Is this the beginning of the end for ESPN?

I’ve long considered ESPN to be the ruination of sports. From its addiction to hot takes, to its denial of hockey’s existence. From its kowtowing to Roger Goodell, to its unhealthy obsessions with Lebron, Tiger and Tebow.

ESPN is about screamers and preeners. About contrived catchphrases and the self-indulgent ESPYs.

And yet …

Hidden behind its wall-to-wall manufactured shout fests, ESPN also offered solid journalism. Both on the network and the website, it covered the nuts and bolts and occasionally raised serious issues, like concussions in football.

That may have ended last week. In a cost-cutting move, the self-declared “World Wide Leader” laid off about 100 on-air and online employees. They include the best in the business: Jayson Stark, Ed Werder, Andy Katz, Dana O’Neil. People who know how to work sources, write stories, break important news.

Their desks have been emptied, and the so-called Bristol Campus has been left to the gaggle of bloviating ninnies. So brace your ears for daily staccato jabbering from the likes of Dan Le Batard, Tony Reali and — gulp — Stephen A. Smith. You may not learn anything, but you'll know that Woody Paige and Bomani Jones can turn the volume up to 11.

To be fair, those loudmouths are not responsible for good journalists losing their jobs. They play a role (akin to rodeo clown), and parent company Disney has decided that the scream-and-shout is what you, the viewer, demands. Hey, I’m not privy to ESPN’s internal market studies or focus groups. Still, I can’t believe most viewers are signing on for those aural assaults.

I concur with Dodgers pitcher Brandon McCarthy, who posted on Twitter last week: “ESPN is saving money on shoes by cutting off feet.”

ESPN was forced to make cuts for two reasons. First, its subscriber base dropped nearly 12 percent in recent years because of younger consumers cutting the cord and dumping cable. The network charges an industry-high $7.21 a month for each subscriber — nearly four times that of the next-priciest network, TNT. Many savvy viewers, now able to design their own package, don’t think ESPN is worth $85 a year.

Second, ESPN is locked into obscene long-term rights deals totaling $40 billion with the NFL, NBA, MLB and college football. Advertising fees haven’t come close to supporting those foolish contracts.
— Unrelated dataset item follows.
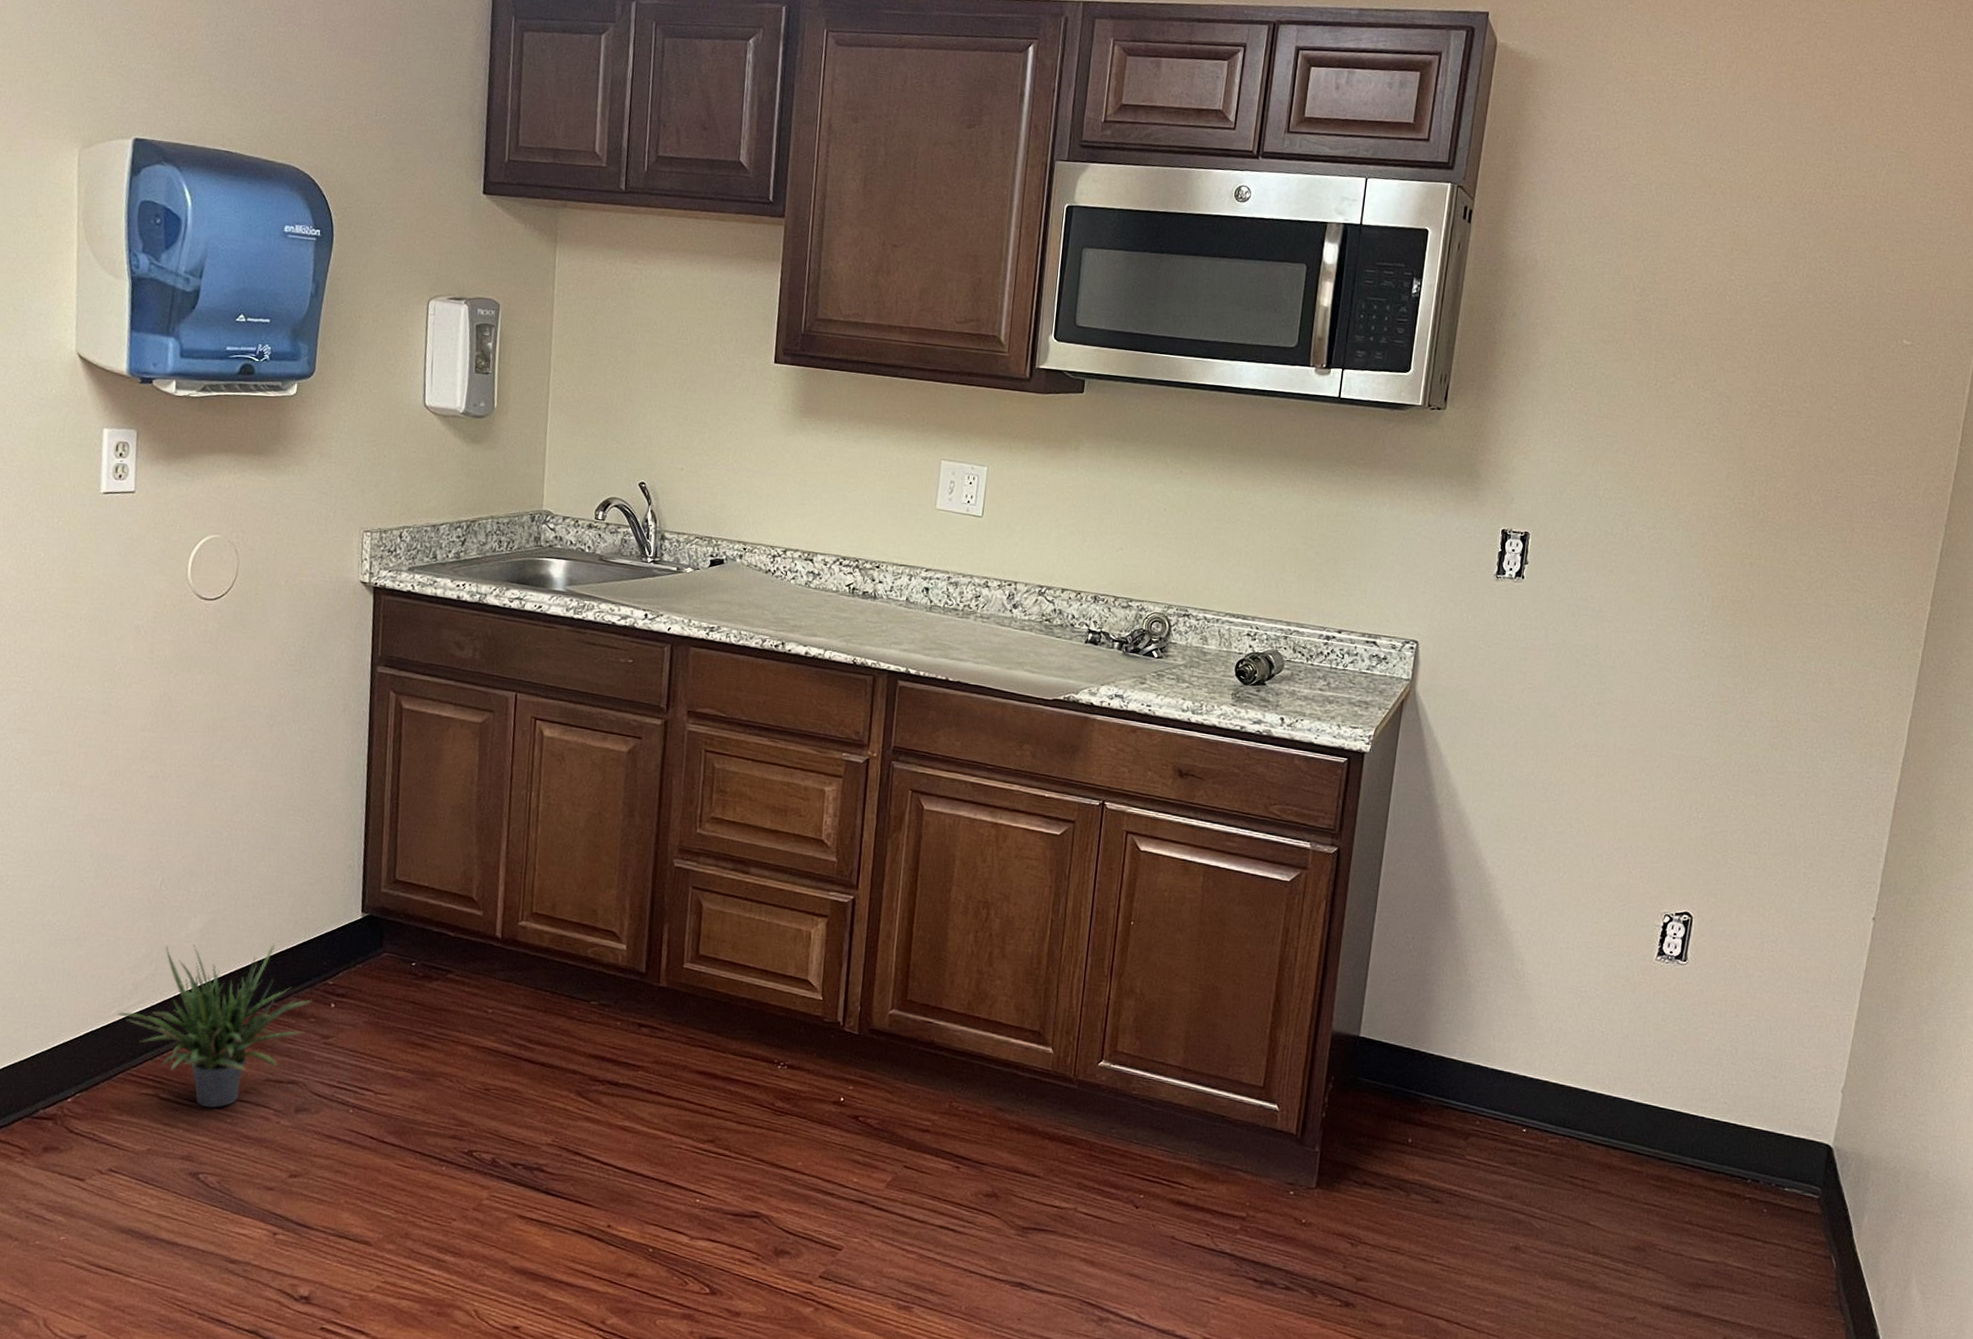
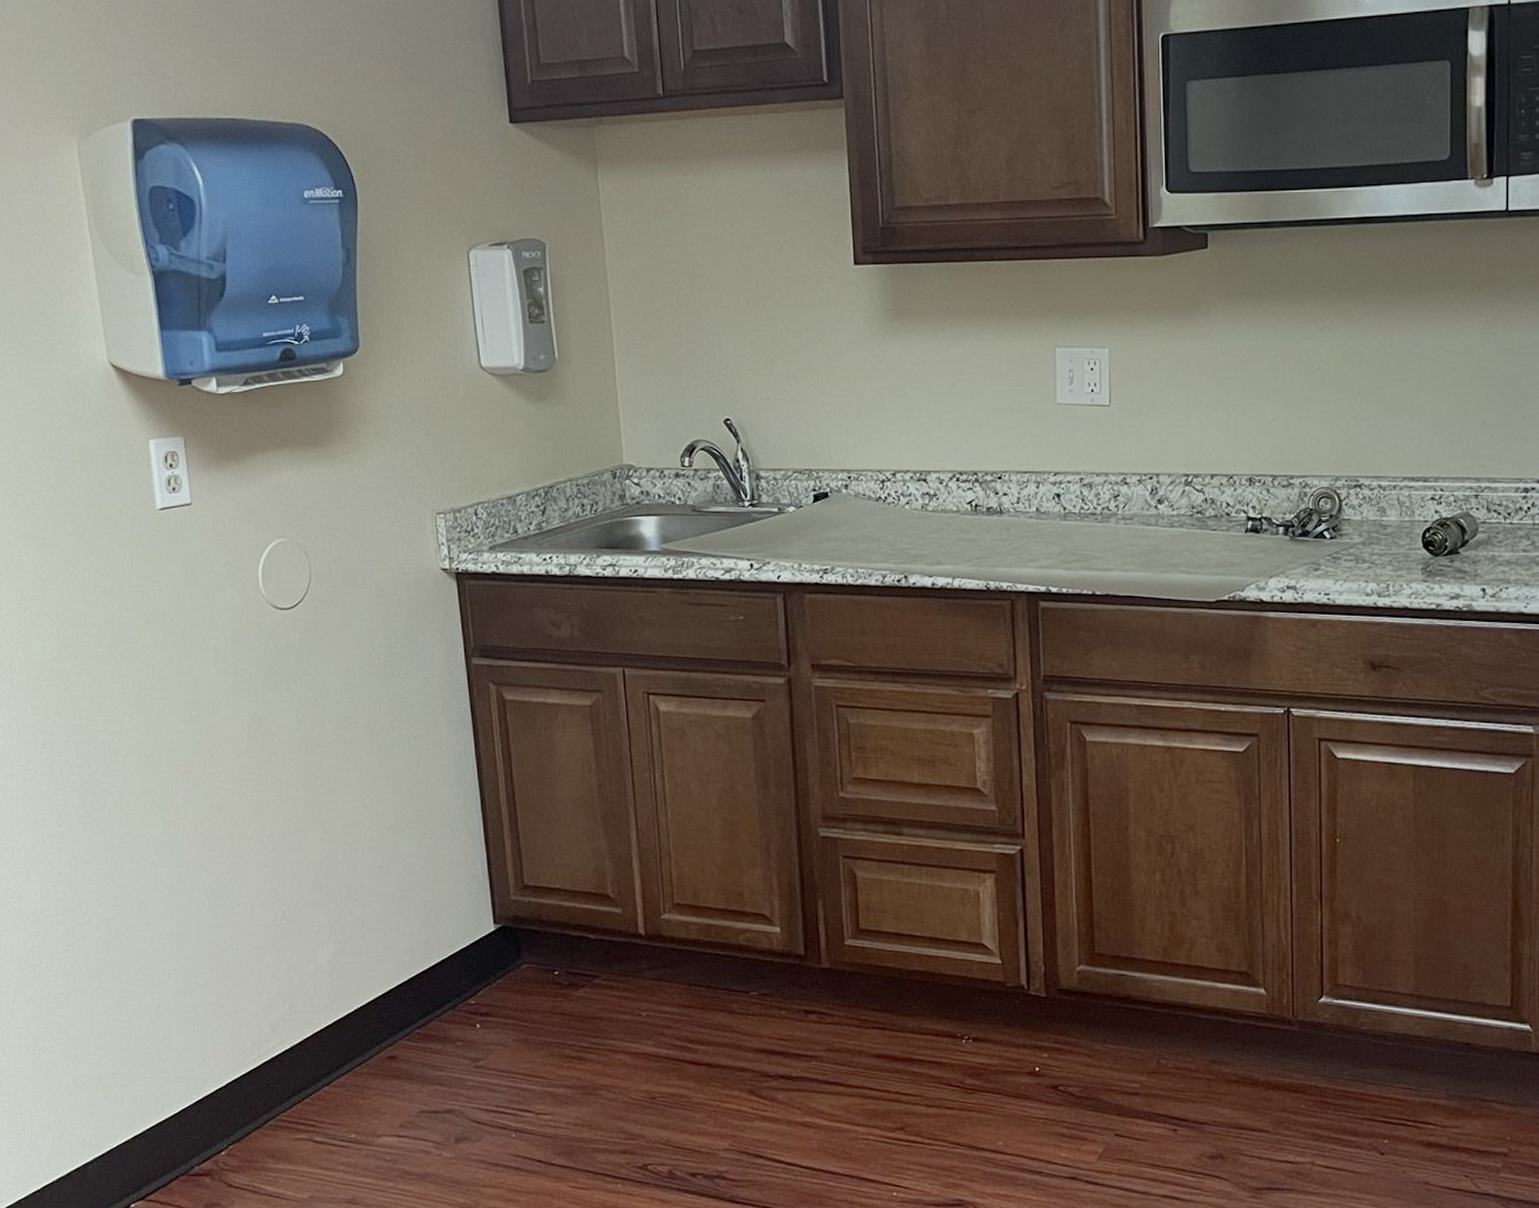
potted plant: present [117,944,312,1108] -> none [258,968,456,1147]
This isn’t to say ESPN doesn’t still turn a profit, but Mickey Mouse demands more.

And so the bloodletting took place last week. ESPN iced what little hockey coverage it provided. It blasted out most of the people who could actually analyze college basketball. It culled through the roster and zapped a legal analyst here, an auto racing expert there, a sports-business authority there.

I doubt that stops the slide. The economics of media keep changing, and the new rules don’t work in ESPN’s favor. I expect another round of cuts down the road, with more talent ousted as ESPN continues its descent of sizzle over substance.

And all we’ll be left with is the sound of two men shouting in a studio.